Evansville and Vanderburgh County officials are speaking up about what has become a controversial sign ordinance in the city and county. 

Those officials are not only speaking out, they're taking action.

It's something that will please many businesses that at times can get creative with their signage. Many businesses will put up banners, or temporary signs, which is against the current ordinance.

As 14 News told you last week, several businesses received letters stating they will be fined if they don't take down those temporary signs.
     
But on Monday night, Mayor Lloyd Winnecke and County Commission President Marsha Abell say that those fines for violating the current ordinance will be suspended pending a review of the ordinance.

"It is our goal to make local government more business friendly and this is a step in the right direction," said Mayor Winnecke.

In late 2012, Mayor Winnecke requested that the previous attempt at updating the sign ordinance be halted due to concern over new regulations being proposed at the time.
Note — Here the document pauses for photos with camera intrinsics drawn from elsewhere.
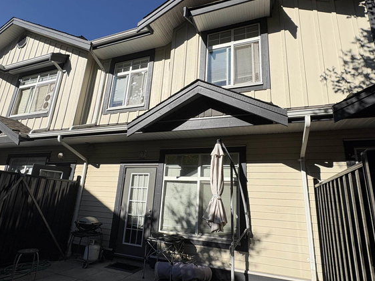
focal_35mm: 20
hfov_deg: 81.7
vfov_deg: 66.0
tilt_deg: +15.9
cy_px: 143
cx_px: 187
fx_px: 217
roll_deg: -2.8
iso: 50
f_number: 2.2
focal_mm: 2.22
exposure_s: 1/3546
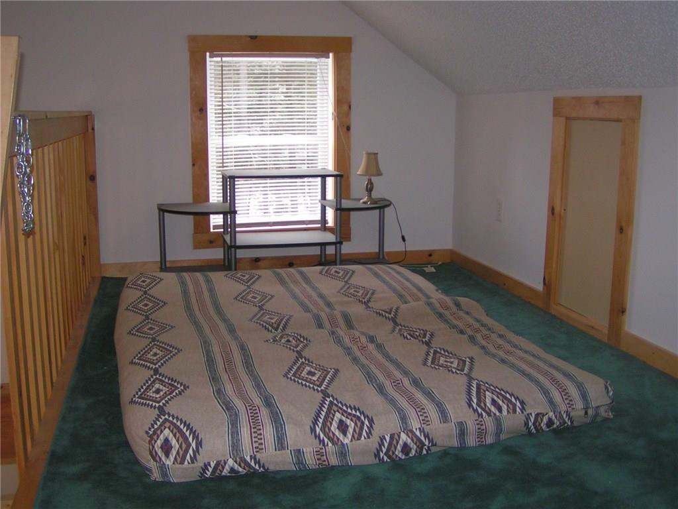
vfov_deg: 37.7
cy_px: 254
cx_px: 339
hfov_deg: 49.0
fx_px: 744
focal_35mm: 38
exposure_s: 1/40
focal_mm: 5.8
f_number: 2.8
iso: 125
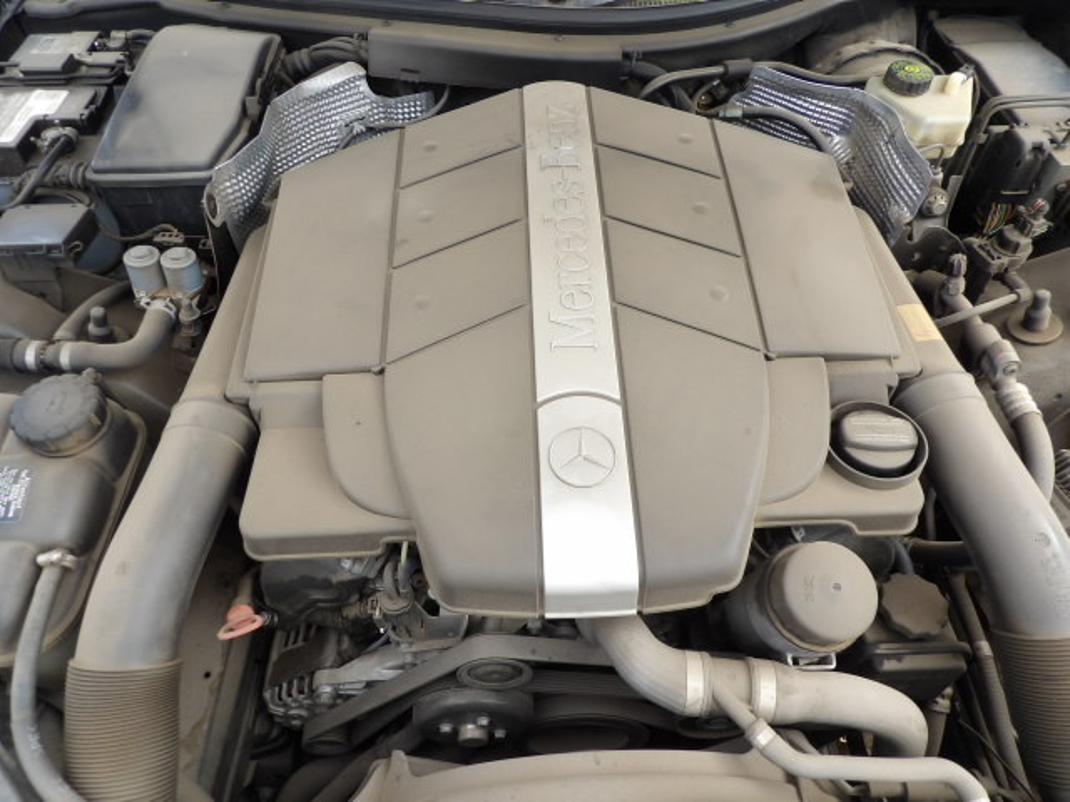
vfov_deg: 56.8
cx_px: 535
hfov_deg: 71.6
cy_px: 401
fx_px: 742
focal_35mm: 24
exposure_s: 1/173
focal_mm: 4.3
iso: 100
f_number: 3.2
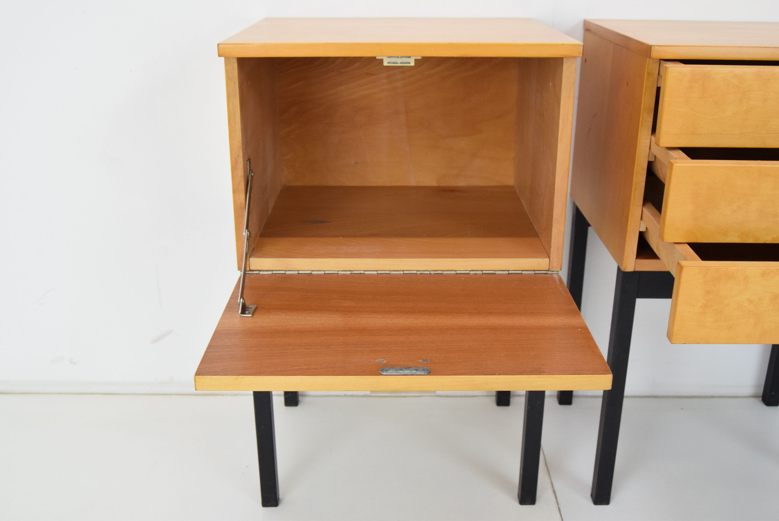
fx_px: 845
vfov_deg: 34.3
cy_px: 260
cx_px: 390
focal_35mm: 39
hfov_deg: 49.5
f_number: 6.3
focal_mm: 26
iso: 1600
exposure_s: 1/160
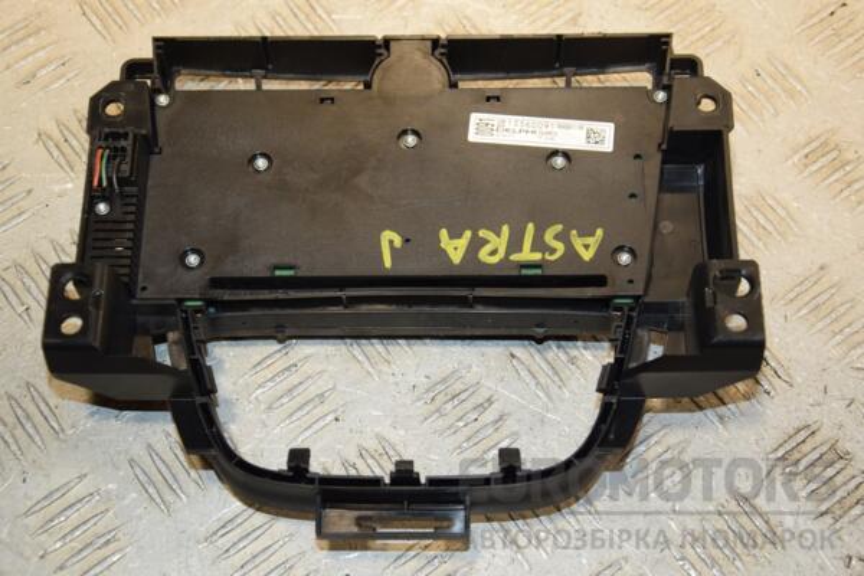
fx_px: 1620
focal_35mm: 68
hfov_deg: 29.9
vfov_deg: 20.2
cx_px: 432
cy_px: 288
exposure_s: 1/200
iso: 800
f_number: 5.6
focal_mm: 45
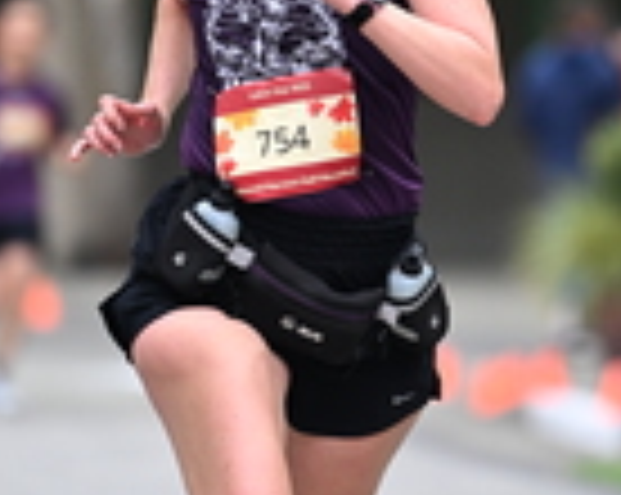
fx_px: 13765
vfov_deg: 2.1
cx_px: 367
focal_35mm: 750
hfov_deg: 2.6
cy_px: 112
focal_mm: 200
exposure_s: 1/2000
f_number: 2.8
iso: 640
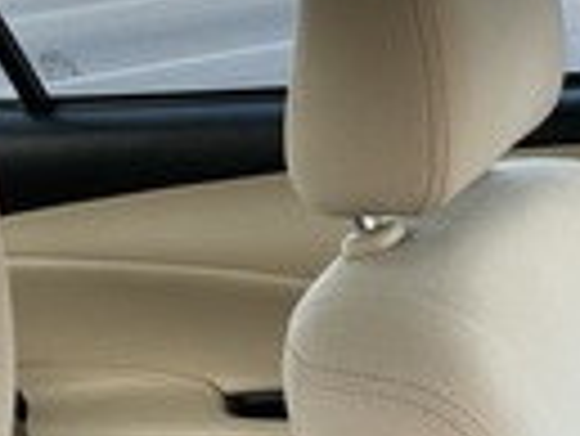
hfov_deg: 20.0
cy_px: 389
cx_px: 690
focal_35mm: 92
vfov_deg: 15.9
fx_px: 1543
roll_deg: +9.9
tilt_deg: -21.7
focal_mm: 4.2
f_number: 1.6
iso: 32
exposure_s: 1/121
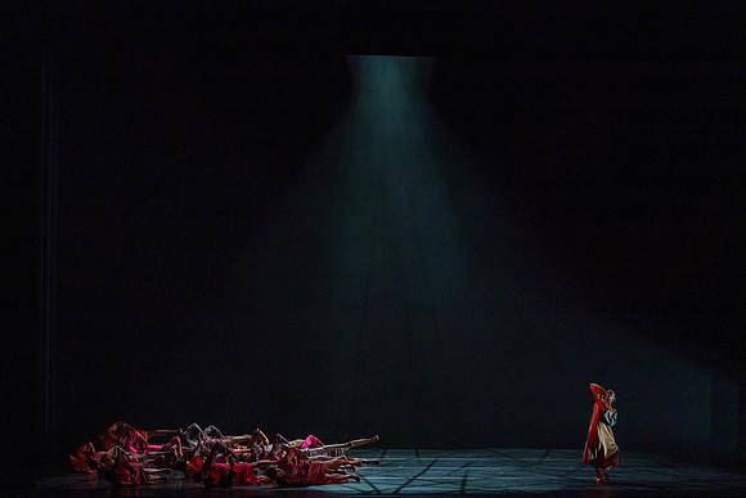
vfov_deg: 13.7
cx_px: 373
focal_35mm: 100
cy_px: 249
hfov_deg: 20.4
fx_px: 2073
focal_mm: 100
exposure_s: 1/250
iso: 5000
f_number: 5.6
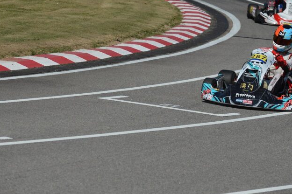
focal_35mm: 254
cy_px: 72
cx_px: 187
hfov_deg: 8.1
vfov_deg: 5.4
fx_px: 2059
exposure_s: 1/8000
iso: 250
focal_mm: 155
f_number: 3.5
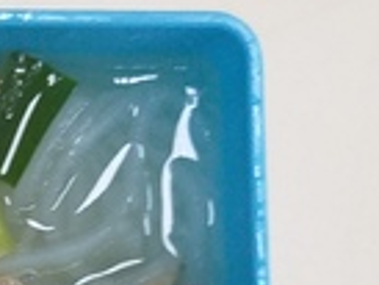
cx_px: -94
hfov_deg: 14.3
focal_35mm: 133
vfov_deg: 11.0
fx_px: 1457
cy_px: 344
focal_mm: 3.93
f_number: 1.7
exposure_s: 1/60
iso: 160
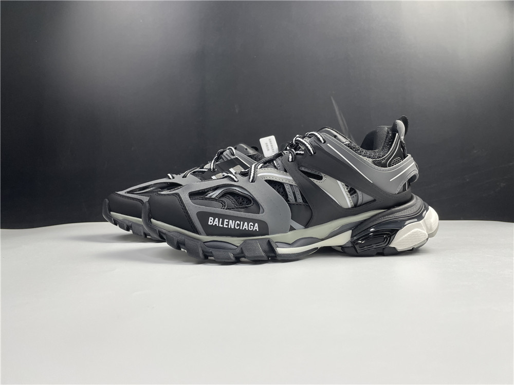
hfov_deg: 67.3
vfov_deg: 53.1
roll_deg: +1.2
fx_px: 386
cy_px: 192
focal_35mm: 26
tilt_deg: +3.2
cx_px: 257
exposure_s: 1/100
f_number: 1.6
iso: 64
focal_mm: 4.2
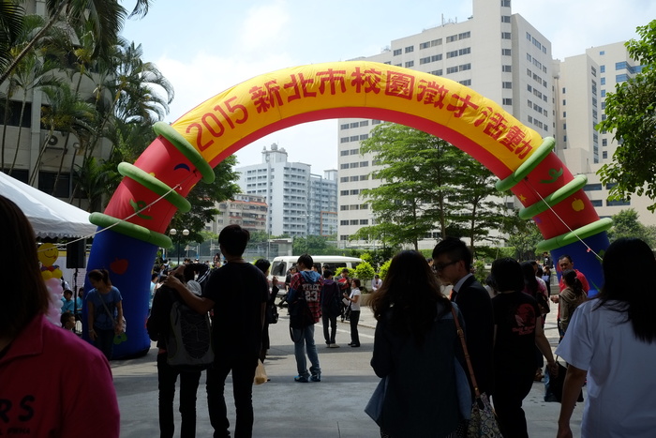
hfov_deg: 60.3
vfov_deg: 42.3
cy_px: 219
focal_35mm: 31
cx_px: 328
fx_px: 565
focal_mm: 20.5
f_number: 6.4
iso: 200
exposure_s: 1/400
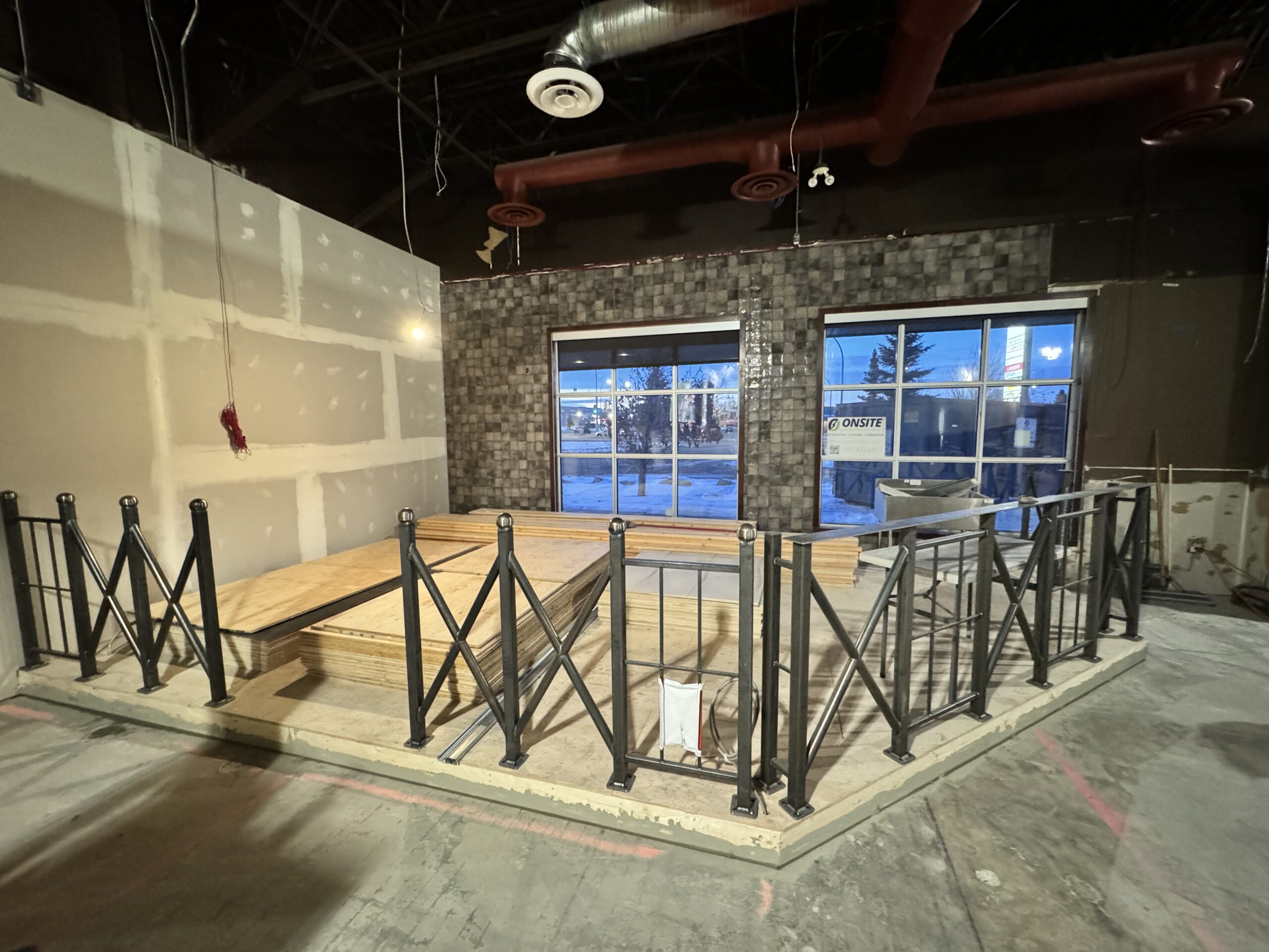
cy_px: 476
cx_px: 634
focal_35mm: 14
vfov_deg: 85.7
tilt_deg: -5.7
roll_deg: +0.4
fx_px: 513
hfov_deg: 102.1
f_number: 2.2
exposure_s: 1/60
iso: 1250
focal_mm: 2.22
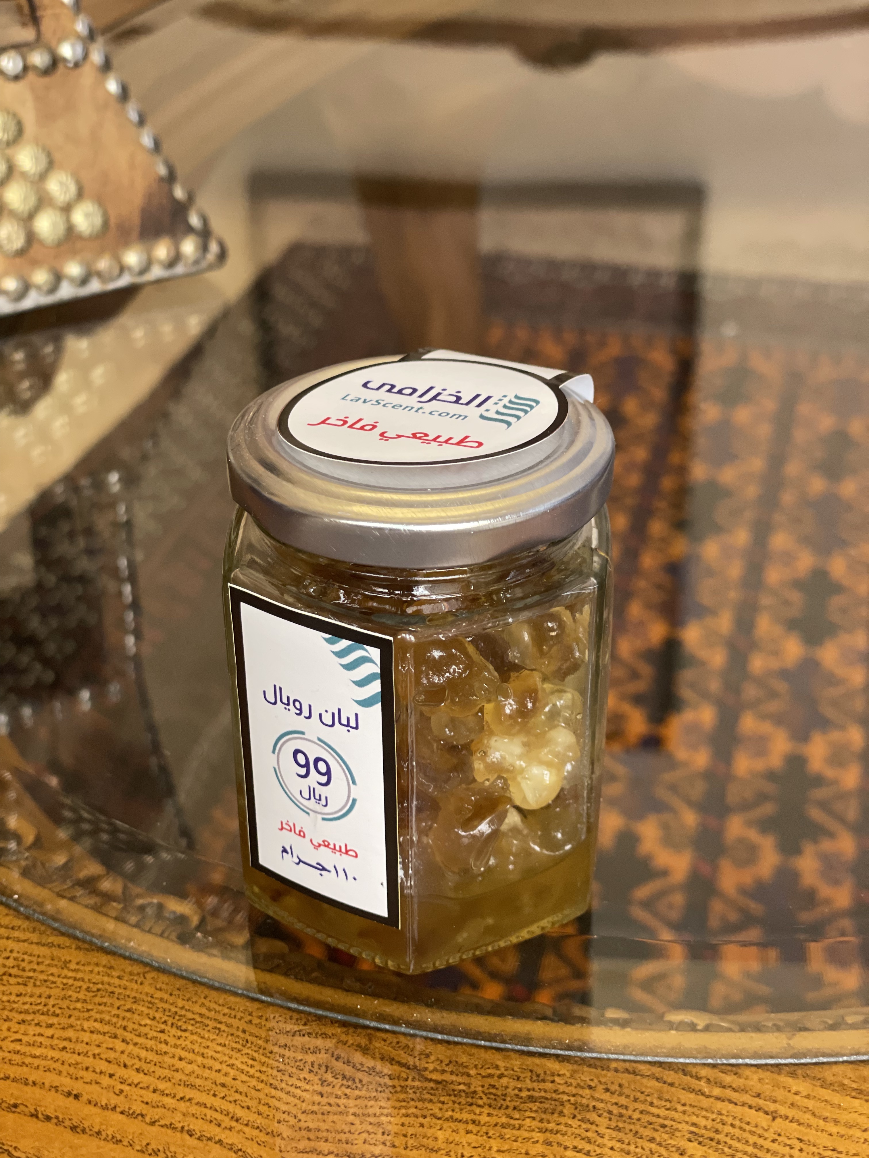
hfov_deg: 28.0
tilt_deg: -30.6
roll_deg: +0.9
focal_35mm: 52
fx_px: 1741
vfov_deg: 36.8
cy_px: 579
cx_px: 434
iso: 250
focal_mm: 6
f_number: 2
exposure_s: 1/40
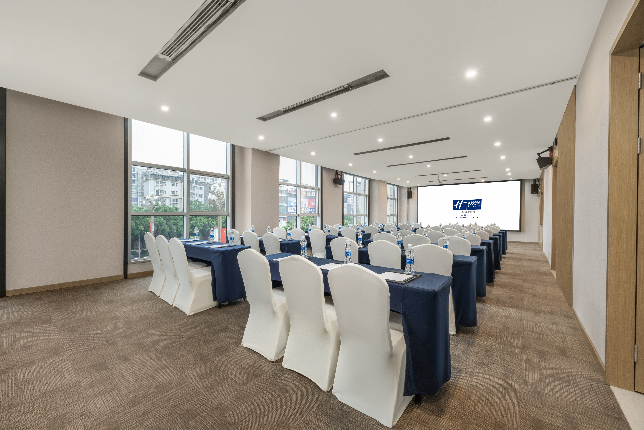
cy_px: 215
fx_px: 250
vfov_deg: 81.2
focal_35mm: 14
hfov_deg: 104.2
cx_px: 322
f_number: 10
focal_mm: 14
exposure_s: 1/5
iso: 200
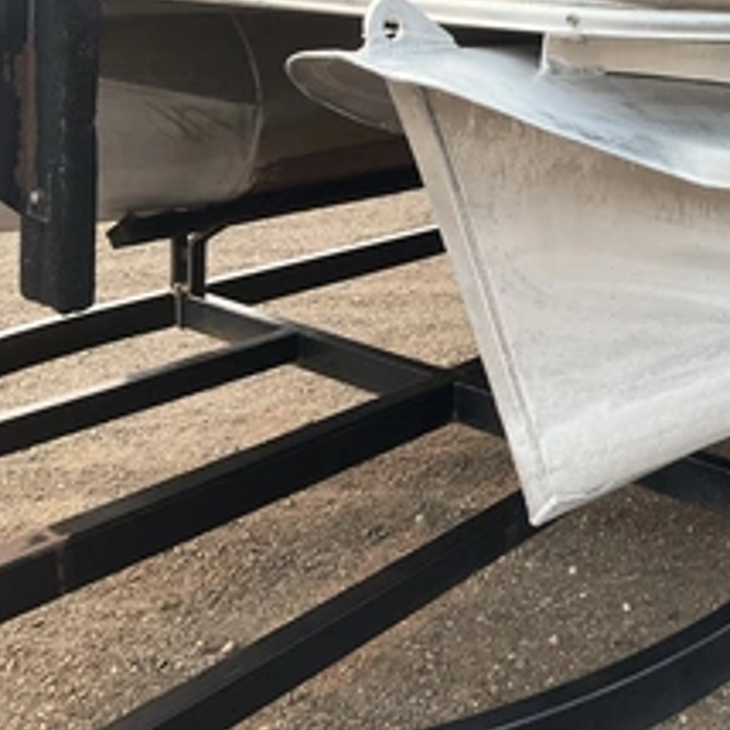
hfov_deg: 33.2
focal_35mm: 48
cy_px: 222
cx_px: 679
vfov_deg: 34.9
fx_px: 1145
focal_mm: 3
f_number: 1.8
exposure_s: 1/691
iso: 25
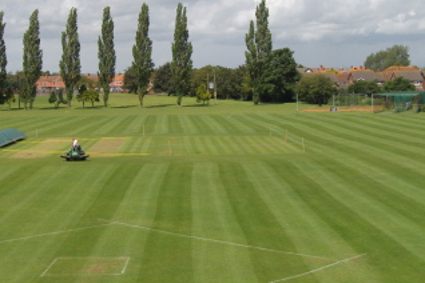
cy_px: 117
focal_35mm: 62
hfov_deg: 32.2
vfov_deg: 21.9
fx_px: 732
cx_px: 162
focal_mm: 6.2
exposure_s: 1/400
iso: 80
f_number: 7
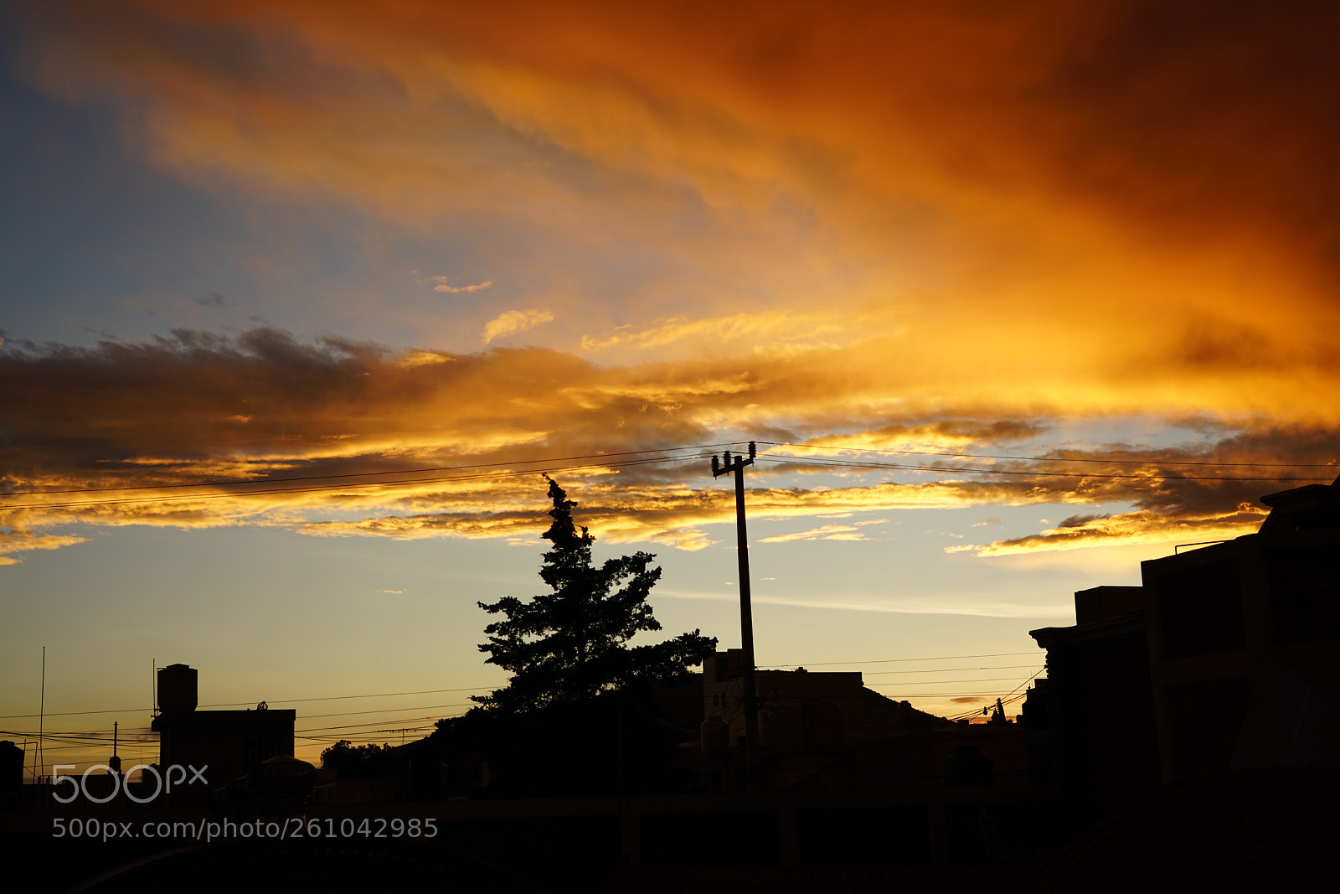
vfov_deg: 27.0
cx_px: 670
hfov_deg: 39.6
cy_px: 447
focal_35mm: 50
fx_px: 1861
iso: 100
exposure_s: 1/80
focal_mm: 50
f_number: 9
It was agreed that the process be restarted following a leadership change in the department and inclusion of input from interested parties.

"APC Director Ron London and his staff are now ready to restart the process to modernize the current sign ordinance, which is largely complaint driven and has been in place since 2009 without any changes, starting with temporary sign requests," said Abell.

Winnecke and Abell say they have asked the APC to review and modernize the sign ordinances in the city and county. We're told that businesses who violate the current law will still get letters, but the fines will not be collected.

A new ordinance would have to be passed by both the city and county.